Hoje o RH de Favela é um braço do Instituto Viva, ONG criada por Marilucia que conta com uma série de projetos voltados para o desenvolvimento social dos moradores da comunidade. “Antes de passar pelo RH o trabalhador encontra aqui um acolhimento, temos um brechó solidário para conseguir roupa mais acessível para entrevista de emprego. É uma imersão total. Para qualquer pessoa, independente do processo que venha a buscar na casa, seja instituições que estão começando ou mesmo aquelas que já estão desenvolvendo atividades, a gente tem vários profissionais que fazem orientação de forma voluntária. Aqui é uma casinha toda conectada, cheia de redes, o indivíduo tem um atendimento personalizado para sua demanda. A gente não trabalha em lote”, apontou Marilucia.
Futuro: brechó e virada social
O brechó, aliás, é um dos pontos que mais movimenta o Instituto Viva e o RH, e também acaba revelando talentos.

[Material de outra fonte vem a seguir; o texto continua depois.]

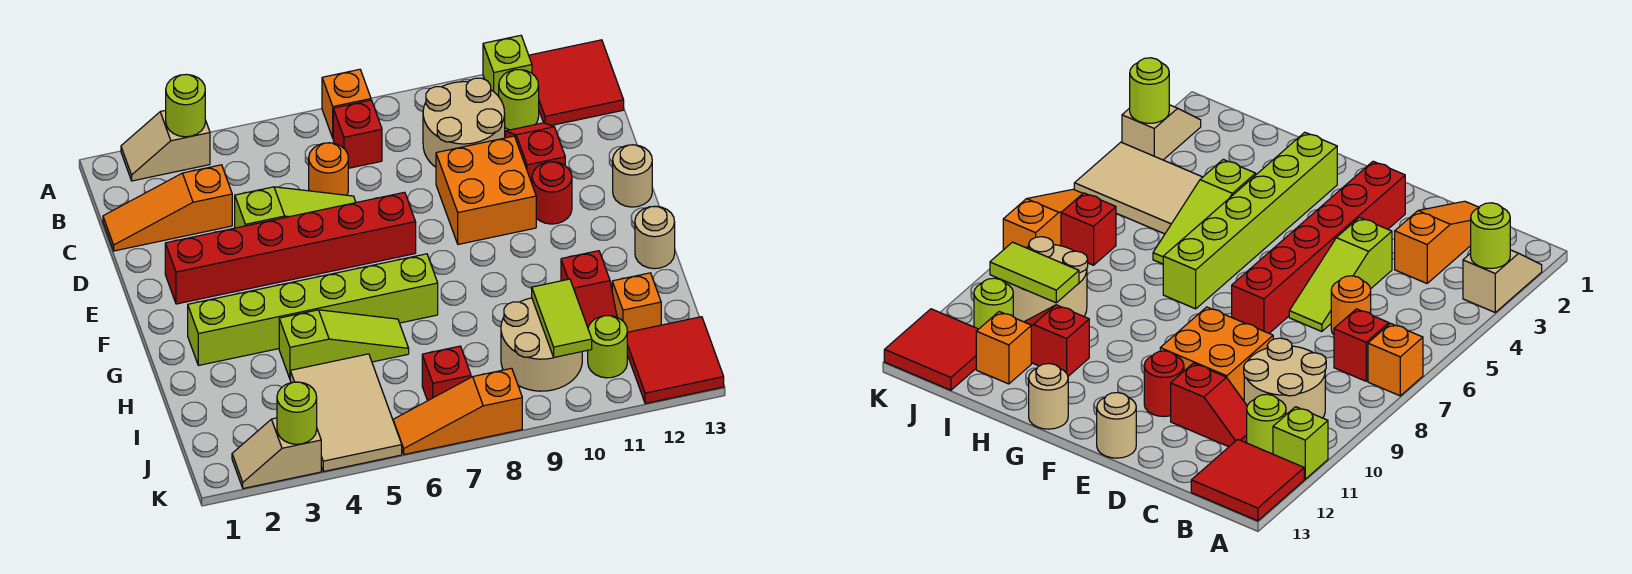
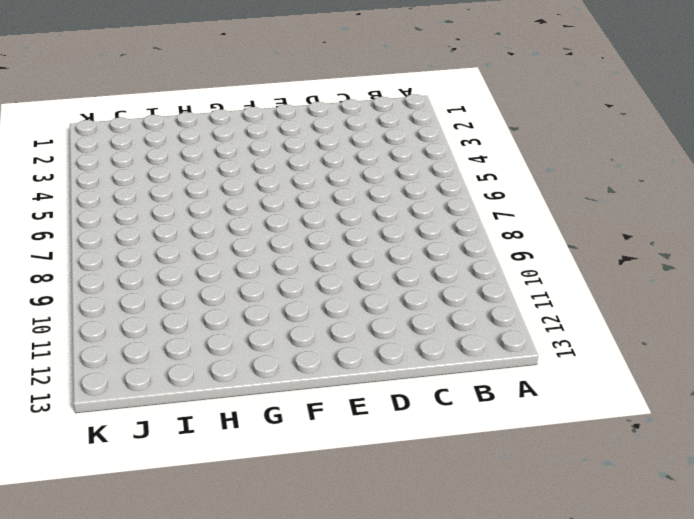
none -> tan 1x2 slope [121,110,210,181]
none -> orange 1x1 brick [322,69,371,138]
none -> lime 1x1 brick [483,35,532,96]
none -> red 2x2 tile [529,40,624,126]

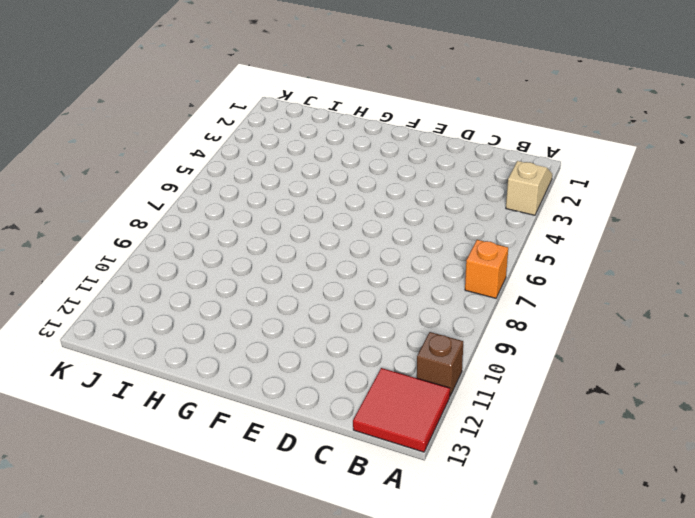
brown 1x1 brick [417,332,463,396] -> lime 1x1 brick [483,35,532,96]
none -> red 1x1 brick [333,100,382,168]
none -> tan 2x2 round brick [423,78,505,167]
none -> lime 1x1 round brick [499,70,539,130]
none -> orange 1x3 slope [103,165,232,251]

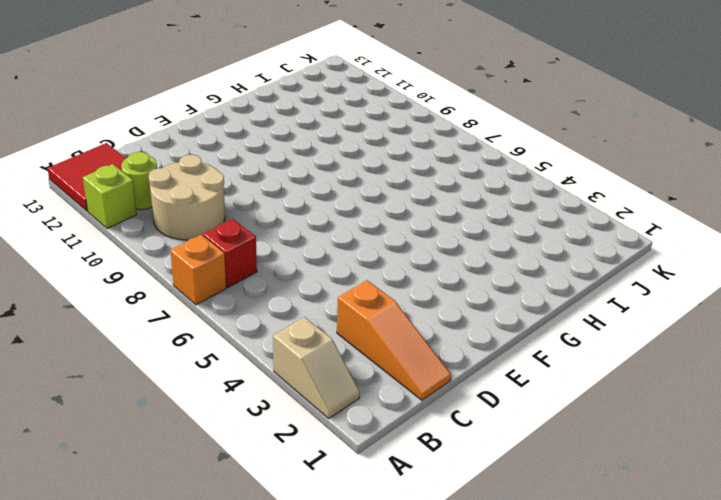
none -> orange 1x1 round brick [309,143,348,195]
none -> red 1x2 slope [505,123,565,183]
none -> lime 1x3 slope [235,187,356,228]
none -> orange 2x2 brick [436,136,536,244]

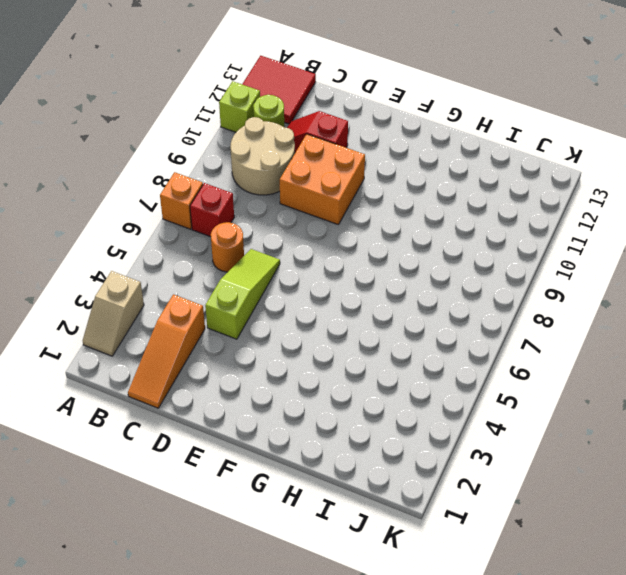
none -> red 1x6 brick [165,192,416,304]
none -> red 1x1 round brick [532,162,572,224]
none -> tan 1x1 round brick [613,145,652,207]
none -> lime 1x6 brick [188,254,438,366]

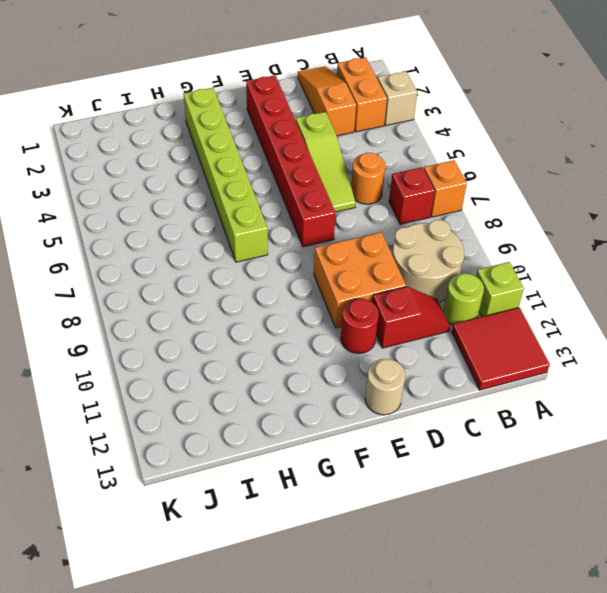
orange 1x2 brick [337,57,387,132] -> none
none -> tan 1x1 round brick [635,206,675,269]
none -> lime 1x3 slope [279,310,409,378]
none -> red 1x2 slope [561,251,617,327]
none -> tan 2x3 tile [290,354,402,472]

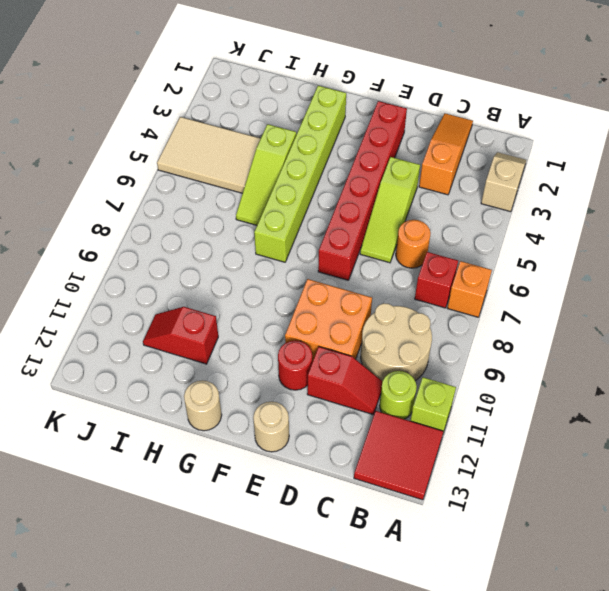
none -> tan 2x2 round brick [501,298,582,391]
none -> orange 1x1 brick [612,273,661,332]
none -> red 1x1 brick [422,346,471,401]
none -> lime 1x1 round brick [588,316,627,378]

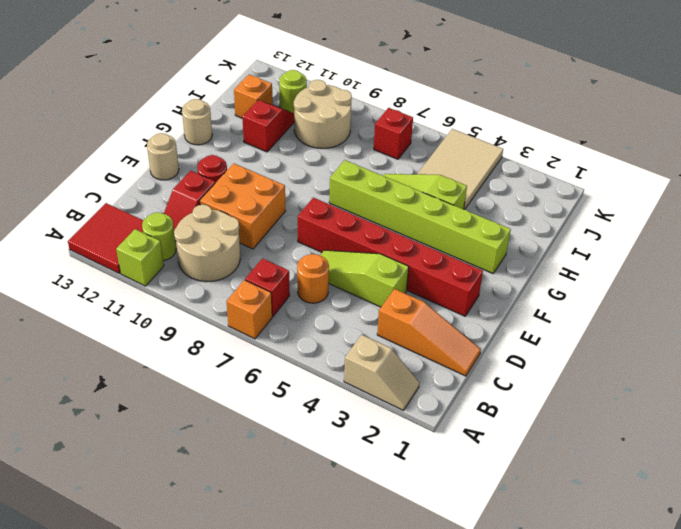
none -> red 2x2 tile [627,317,724,404]
none -> tan 1x2 slope [232,418,321,488]
none -> orange 1x3 slope [393,368,522,454]
none -> lime 1x1 round brick [166,75,205,137]

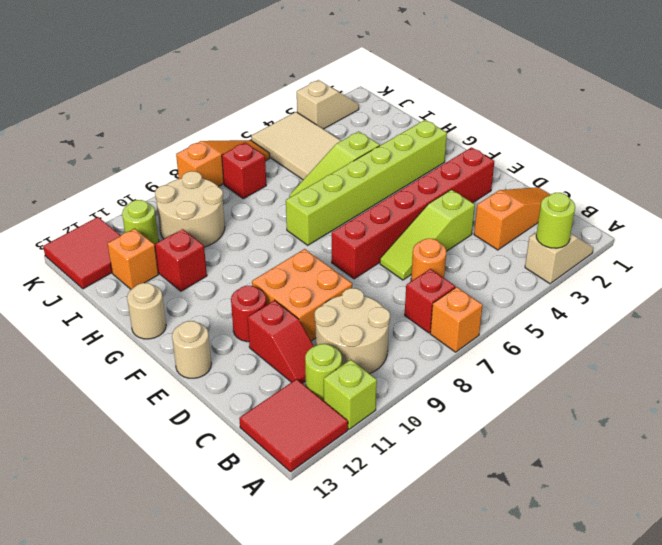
none -> lime 1x2 tile [532,279,592,357]
none -> lime 1x1 round brick [277,382,317,444]

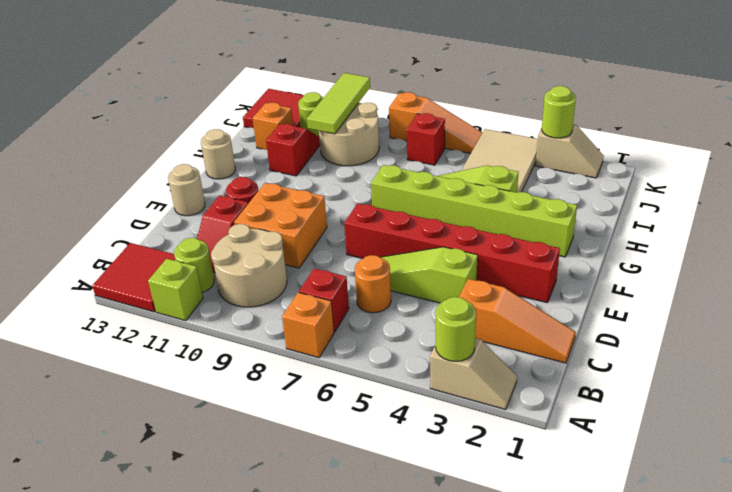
lime 1x3 tile [307,73,370,134] -> lime 1x2 tile [532,279,592,357]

Gleice Santana, por exemplo, é nutricionista e voluntária. Foi convidada por Marilucia para participar do projeto de Aceleração Sustenta Brechó Aceleradora, um curso voltado para mulheres que empreendem neste ramo. “Eu aceitei o convite logo de cara, foi uma oportunidade de enriquecer mais meu currículo e ter contato com mulheres engajadas no movimento de empreendedorismo sustentável. Abordou temas como economia criativa, economia circular, o marketing e empreendedorismo feminino, também moda e sustentabilidade. O brechó está muito ligado a esses conceitos”, disse a voluntária.
Hoje Gleice é uma das responsáveis pelo Brechó Sustentável e também pela escola de brecholeiras, que leva adiante a formação nesse ramo. “A Escola de Brecholeiras vem da ideia de estimular o empreendedorismo feminino dentro de comunidades periféricas. Eu acredito que o empreendedorismo nasce da falta de oportunidade de trabalho convencional, para mulheres é até mais cruel. Estimular o brechó nas comunidades é algo importantíssimo”.
E tem mais por vir: no dia 2 de dezembro, no Hotel Mercure, em Salvador, vai acontecer a Virada Social, um evento para divulgar as inciativas sociais, culturais e inovadoras dentro das favelas, tendo como principal referência o Nordeste de Amaralina. “Normalmente vemos projetos voltados para música e dança, mas temos muitas áreas para explorar. Gastronomia, o trabalho dos artesãos, inovação. O que a gente deseja mesmo é quebrar o estigma que de que o morador de periferia não tem potência, não tem inteligência, não tem criatividade. Mas tem sim, e faz muita coisa bacana. É isso que a gente quer mostrar para o mundo”, finalizou Marilucia.